• _AVAILABLE DATA_:
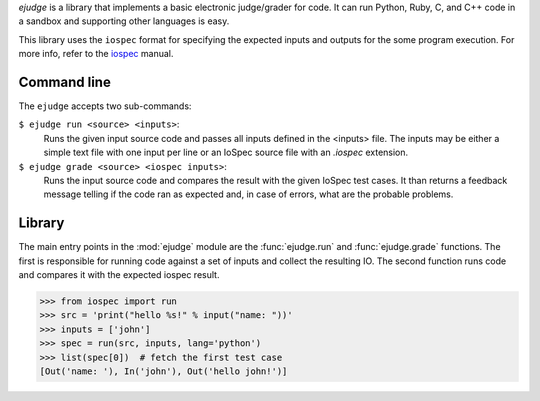 `ejudge` is a library that implements a basic electronic judge/grader for code.
It can run Python, Ruby, C, and C++ code in a sandbox and supporting other
languages is easy.

This library uses the ``iospec`` format for specifying the expected inputs and
outputs for the some program execution. For more info, refer to the iospec_
manual.

.. _iospec: https://readthedocs.org/iospec/


Command line
============

The ``ejudge`` accepts two sub-commands:

``$ ejudge run <source> <inputs>``:
    Runs the given input source code and passes all inputs defined
    in the <inputs> file. The inputs may be either a simple text file with one
    input per line or an IoSpec source file with an `.iospec` extension.
``$ ejudge grade <source> <iospec inputs>``:
    Runs the input source code and compares the result with the given IoSpec
    test cases. It than returns a feedback message telling if the code ran as
    expected and, in case of errors, what are the probable problems.

Library
=======

The main entry points in the :mod:`ejudge` module are the :func:`ejudge.run` and
:func:`ejudge.grade` functions. The first is responsible for running code against
a set of inputs and collect the resulting IO. The second function runs code and
compares it with the expected iospec result.

>>> from iospec import run
>>> src = 'print("hello %s!" % input("name: "))'
>>> inputs = ['john']
>>> spec = run(src, inputs, lang='python')
>>> list(spec[0])  # fetch the first test case
[Out('name: '), In('john'), Out('hello john!')]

• _TASK REQUIREMENTS_: Reproduce the whole listing word for word, setting aside any pictures.

• _ANSWER TO THE EXERCISE_:
 `ejudge` is a library that implements a basic electronic judge/grader for code.
It can run Python, Ruby, C, and C++ code in a sandbox and supporting other
languages is easy.

This library uses the ``iospec`` format for specifying the expected inputs and
outputs for the some program execution. For more info, refer to the iospec_
manual.

.. _iospec: https://readthedocs.org/iospec/


Command line
============

The ``ejudge`` accepts two sub-commands:

``$ ejudge run <source> <inputs>``:
    Runs the given input source code and passes all inputs defined
    in the <inputs> file. The inputs may be either a simple text file with one
    input per line or an IoSpec source file with an `.iospec` extension.
``$ ejudge grade <source> <iospec inputs>``:
    Runs the input source code and compares the result with the given IoSpec
    test cases. It than returns a feedback message telling if the code ran as
    expected and, in case of errors, what are the probable problems.

Library
=======

The main entry points in the :mod:`ejudge` module are the :func:`ejudge.run` and
:func:`ejudge.grade` functions. The first is responsible for running code against
a set of inputs and collect the resulting IO. The second function runs code and
compares it with the expected iospec result.

>>> from iospec import run
>>> src = 'print("hello %s!" % input("name: "))'
>>> inputs = ['john']
>>> spec = run(src, inputs, lang='python')
>>> list(spec[0])  # fetch the first test case
[Out('name: '), In('john'), Out('hello john!')]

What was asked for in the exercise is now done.